(Records from a dataset)

══════════

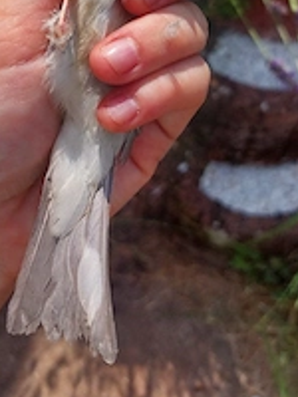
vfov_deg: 36.8
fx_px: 551
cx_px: 93
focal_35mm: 48
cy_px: 30
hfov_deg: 30.0
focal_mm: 5.23
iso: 25
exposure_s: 1/2000
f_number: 1.8
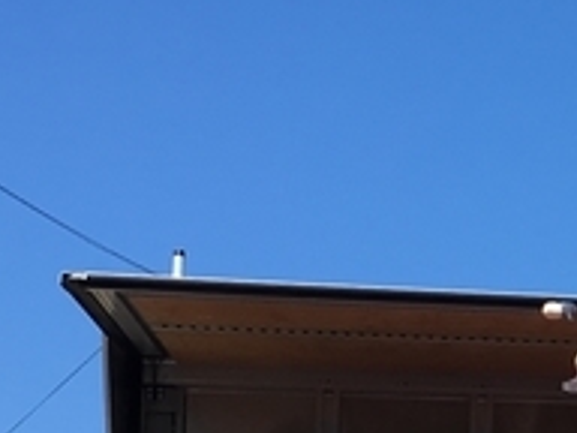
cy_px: 553
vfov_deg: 9.4
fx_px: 2584
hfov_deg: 12.2
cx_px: 817
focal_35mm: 155
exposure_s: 1/1099
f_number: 2.2
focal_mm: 4.15
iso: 25
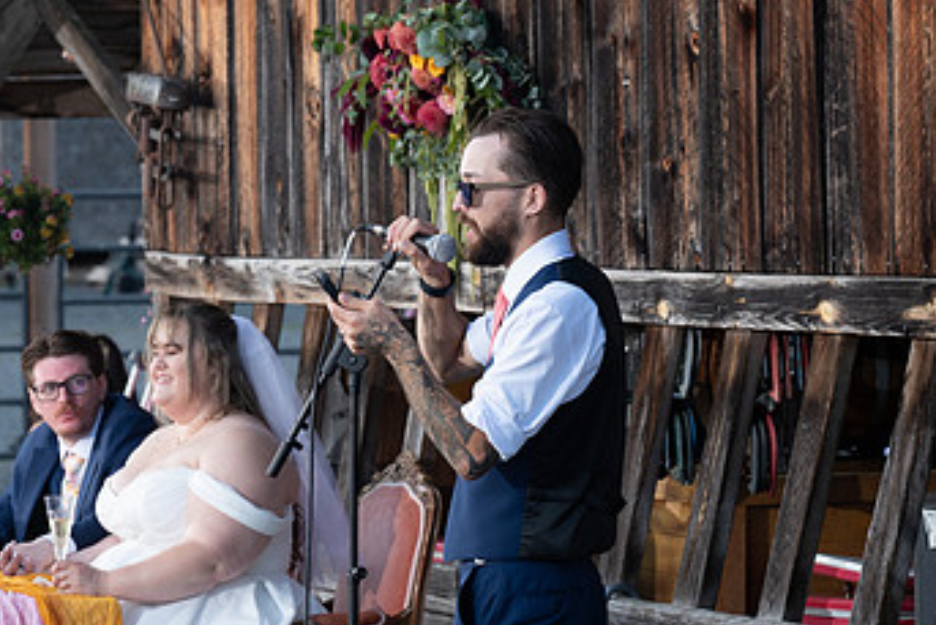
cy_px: 419
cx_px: 172
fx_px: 4708
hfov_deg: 11.3
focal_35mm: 181
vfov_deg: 7.6
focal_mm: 107
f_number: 5.6
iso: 320
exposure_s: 1/125
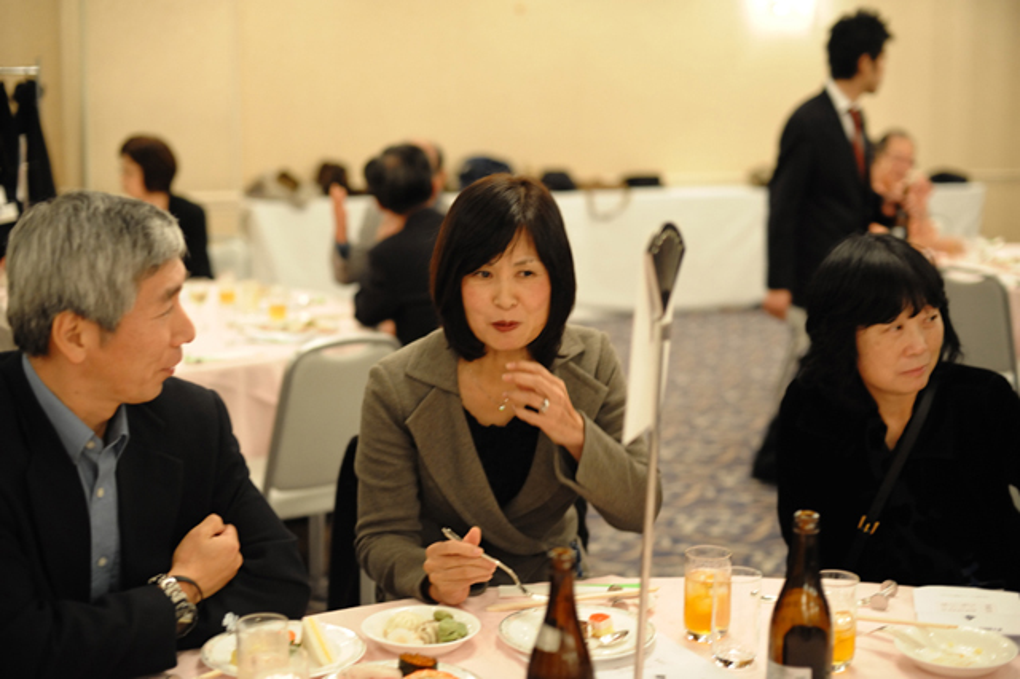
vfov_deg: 27.0
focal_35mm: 50
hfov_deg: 39.6
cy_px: 340
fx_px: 1416
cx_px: 510
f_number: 2.8
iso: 1800
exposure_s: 1/100
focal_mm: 50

══════════

§ **Brief**
Word for word, repeat all the data, but not its images.

§ **Reply**
vfov_deg: 36.8
fx_px: 551
cx_px: 93
focal_35mm: 48
cy_px: 30
hfov_deg: 30.0
focal_mm: 5.23
iso: 25
exposure_s: 1/2000
f_number: 1.8
cy_px: 553
vfov_deg: 9.4
fx_px: 2584
hfov_deg: 12.2
cx_px: 817
focal_35mm: 155
exposure_s: 1/1099
f_number: 2.2
focal_mm: 4.15
iso: 25
cy_px: 419
cx_px: 172
fx_px: 4708
hfov_deg: 11.3
focal_35mm: 181
vfov_deg: 7.6
focal_mm: 107
f_number: 5.6
iso: 320
exposure_s: 1/125
vfov_deg: 27.0
focal_35mm: 50
hfov_deg: 39.6
cy_px: 340
fx_px: 1416
cx_px: 510
f_number: 2.8
iso: 1800
exposure_s: 1/100
focal_mm: 50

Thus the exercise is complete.